» What is required:
Can you reproduce every one of the lines below word for word, leaving the pictures out of your answer?

Collected data entries:
=====

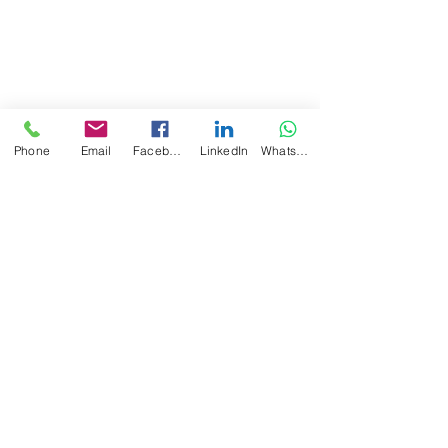
Phone
Email
Facebook
LinkedIn
WhatsApp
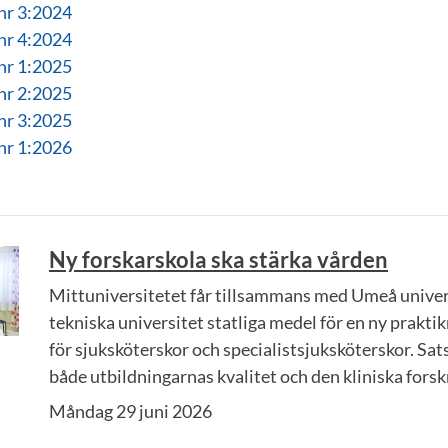
nr 3:2024
nr 4:2024
nr 1:2025
nr 2:2025
nr 3:2025
nr 1:2026
Ny forskarskola ska stärka vården
Mittuniversitetet får tillsammans med Umeå univer
tekniska universitet statliga medel för en ny prakti
för sjuksköterskor och specialistsjuksköterskor. Sat
både utbildningarnas kvalitet och den kliniska fors
Måndag 29 juni 2026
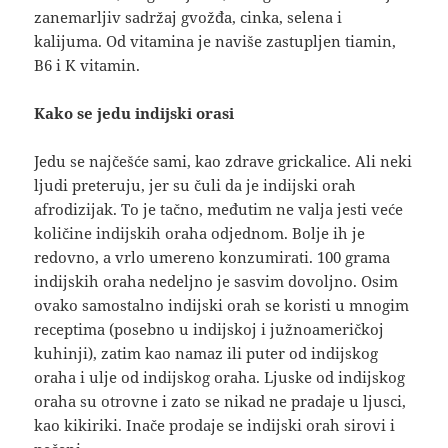
zanemarljiv sadržaj gvožđa, cinka, selena i
kalijuma. Od vitamina je naviše zastupljen tiamin,
B6 i K vitamin.
Kako se jedu indijski orasi
Jedu se najčešće sami, kao zdrave grickalice. Ali neki
ljudi preteruju, jer su čuli da je indijski orah
afrodizijak. To je tačno, međutim ne valja jesti veće
količine indijskih oraha odjednom. Bolje ih je
redovno, a vrlo umereno konzumirati. 100 grama
indijskih oraha nedeljno je sasvim dovoljno. Osim
ovako samostalno indijski orah se koristi u mnogim
receptima (posebno u indijskoj i južnoameričkoj
kuhinji), zatim kao namaz ili puter od indijskog
oraha i ulje od indijskog oraha. Ljuske od indijskog
oraha su otrovne i zato se nikad ne pradaje u ljusci,
kao kikiriki. Inače prodaje se indijski orah sirovi i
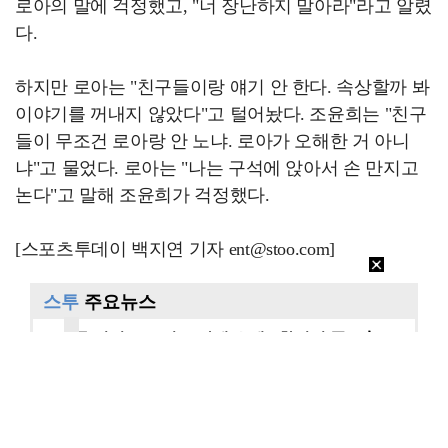
로아의 말에 걱정했고, "너 장난하지 말아라"라고 알렸
다.
하지만 로아는 "친구들이랑 얘기 안 한다. 속상할까 봐
이야기를 꺼내지 않았다"고 털어놨다. 조윤희는 "친구
들이 무조건 로아랑 안 노냐. 로아가 오해한 거 아니
냐"고 물었다. 로아는 "나는 구석에 앉아서 손 만지고
논다"고 말해 조윤희가 걱정했다.
[스포츠투데이 백지연 기자 ent@stoo.com]
스투
주요뉴스
"카톡 멀티 프로필로 관계 은폐" 황정민 폭로女, 문자…
"연락말라" 황정민VS"녹취 다 올려" 폭로녀 A 씨,…
"매출 10% 안주면 폭로" 박나래 前 매니저 2명, …
이재룡, '술타기' 혐의로 재판…음주운전 혐의는 미적용…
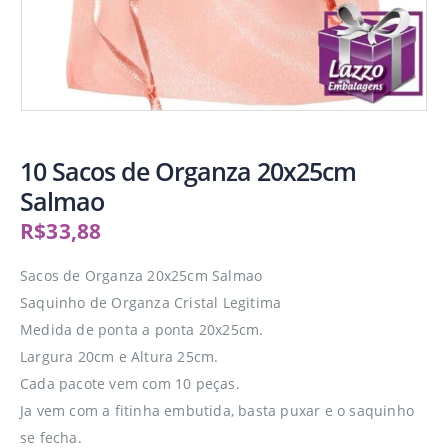
10 Sacos de Organza 20x25cm
Salmao
R$
33,88
Sacos de Organza 20x25cm Salmao
Saquinho de Organza Cristal Legitima
Medida de ponta a ponta 20x25cm.
Largura 20cm e Altura 25cm.
Cada pacote vem com 10 peças.
Ja vem com a fitinha embutida, basta puxar e o saquinho
se fecha.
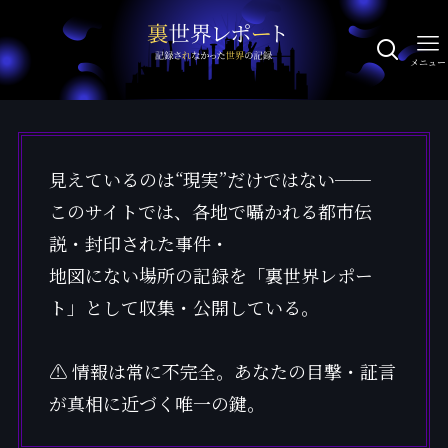
メニュー
見えているのは“現実”だけではない──
このサイトでは、各地で囁かれる都市伝
説・封印された事件・
地図にない場所の記録を「裏世界レポー
ト」として収集・公開している。
⚠ 情報は常に不完全。あなたの目撃・証言
が真相に近づく唯一の鍵。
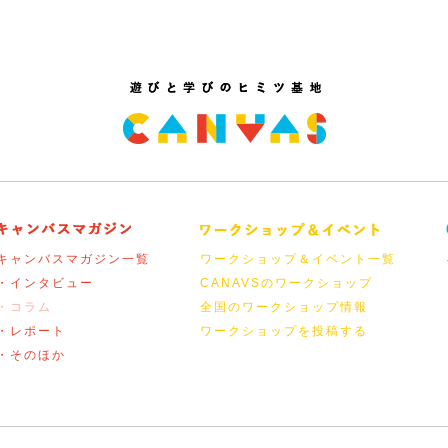
キャンバスマガジン一覧
ワークショップ＆イベント一覧
・インタビュー
CANAVSのワークショップ
・コラム
全国のワークショップ情報
・レポート
ワークショップを投稿する
・そのほか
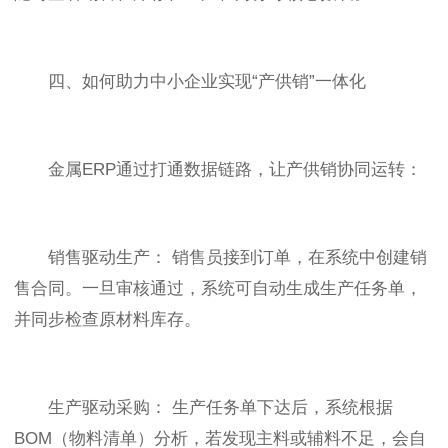
四、如何助力中小企业实现“产供销”一体化
金属ERP通过打通数据链路，让产供销协同运转：
销售驱动生产： 销售员接到订单，在系统中创建销
售合同。一旦审核通过，系统可自动生成生产任务单，
并同步检查原材料库存。
生产驱动采购： 生产任务单下达后，系统根据
BOM（物料清单）分析，若发现主料或辅料不足，会自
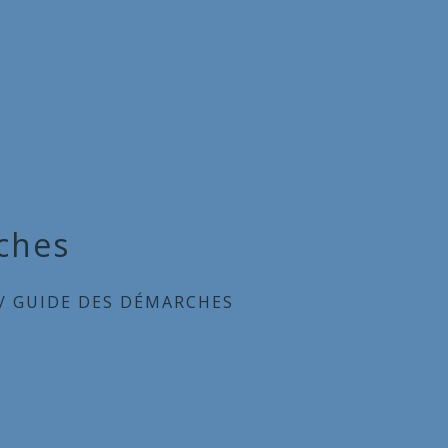
ches
/
GUIDE DES DÉMARCHES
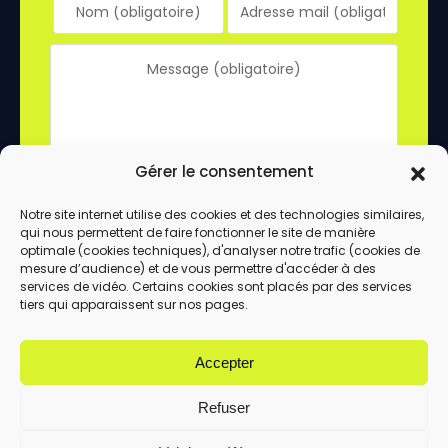
Gérer le consentement
Notre site internet utilise des cookies et des technologies similaires,
qui nous permettent de faire fonctionner le site de manière
En utilisant ce formulaire, vous acceptez le
optimale (cookies techniques), d'analyser notre trafic (cookies de
stockage et le traitement de vos données
mesure d’audience) et de vous permettre d'accéder à des
services de vidéo. Certains cookies sont placés par des services
par ce site.
tiers qui apparaissent sur nos pages.
ENVOYER
Accepter
Refuser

=====

» Your solution:
Phone
Email
Facebook
LinkedIn
WhatsApp
nr 3:2024
nr 4:2024
nr 1:2025
nr 2:2025
nr 3:2025
nr 1:2026
Ny forskarskola ska stärka vården
Mittuniversitetet får tillsammans med Umeå univer
tekniska universitet statliga medel för en ny prakti
för sjuksköterskor och specialistsjuksköterskor. Sat
både utbildningarnas kvalitet och den kliniska fors
Måndag 29 juni 2026
zanemarljiv sadržaj gvožđa, cinka, selena i
kalijuma. Od vitamina je naviše zastupljen tiamin,
B6 i K vitamin.
Kako se jedu indijski orasi
Jedu se najčešće sami, kao zdrave grickalice. Ali neki
ljudi preteruju, jer su čuli da je indijski orah
afrodizijak. To je tačno, međutim ne valja jesti veće
količine indijskih oraha odjednom. Bolje ih je
redovno, a vrlo umereno konzumirati. 100 grama
indijskih oraha nedeljno je sasvim dovoljno. Osim
ovako samostalno indijski orah se koristi u mnogim
receptima (posebno u indijskoj i južnoameričkoj
kuhinji), zatim kao namaz ili puter od indijskog
oraha i ulje od indijskog oraha. Ljuske od indijskog
oraha su otrovne i zato se nikad ne pradaje u ljusci,
kao kikiriki. Inače prodaje se indijski orah sirovi i
로아의 말에 걱정했고, "너 장난하지 말아라"라고 알렸
다.
하지만 로아는 "친구들이랑 얘기 안 한다. 속상할까 봐
이야기를 꺼내지 않았다"고 털어놨다. 조윤희는 "친구
들이 무조건 로아랑 안 노냐. 로아가 오해한 거 아니
냐"고 물었다. 로아는 "나는 구석에 앉아서 손 만지고
논다"고 말해 조윤희가 걱정했다.
[스포츠투데이 백지연 기자 ent@stoo.com]
스투
주요뉴스
"카톡 멀티 프로필로 관계 은폐" 황정민 폭로女, 문자…
"연락말라" 황정민VS"녹취 다 올려" 폭로녀 A 씨,…
"매출 10% 안주면 폭로" 박나래 前 매니저 2명, …
이재룡, '술타기' 혐의로 재판…음주운전 혐의는 미적용…
10 Sacos de Organza 20x25cm
Salmao
R$
33,88
Sacos de Organza 20x25cm Salmao
Saquinho de Organza Cristal Legitima
Medida de ponta a ponta 20x25cm.
Largura 20cm e Altura 25cm.
Cada pacote vem com 10 peças.
Ja vem com a fitinha embutida, basta puxar e o saquinho
se fecha.
メニュー
見えているのは“現実”だけではない──
このサイトでは、各地で囁かれる都市伝
説・封印された事件・
地図にない場所の記録を「裏世界レポー
ト」として収集・公開している。
⚠ 情報は常に不完全。あなたの目撃・証言
が真相に近づく唯一の鍵。
キャンバスマガジン一覧
ワークショップ＆イベント一覧
・インタビュー
CANAVSのワークショップ
・コラム
全国のワークショップ情報
・レポート
ワークショップを投稿する
・そのほか
四、如何助力中小企业实现“产供销”一体化
金属ERP通过打通数据链路，让产供销协同运转：
销售驱动生产： 销售员接到订单，在系统中创建销
售合同。一旦审核通过，系统可自动生成生产任务单，
并同步检查原材料库存。
生产驱动采购： 生产任务单下达后，系统根据
BOM（物料清单）分析，若发现主料或辅料不足，会自
ches
/
GUIDE DES DÉMARCHES
Gérer le consentement
Notre site internet utilise des cookies et des technologies similaires,
qui nous permettent de faire fonctionner le site de manière
En utilisant ce formulaire, vous acceptez le
optimale (cookies techniques), d'analyser notre trafic (cookies de
stockage et le traitement de vos données
mesure d’audience) et de vous permettre d'accéder à des
services de vidéo. Certains cookies sont placés par des services
par ce site.
tiers qui apparaissent sur nos pages.
ENVOYER
Accepter
Refuser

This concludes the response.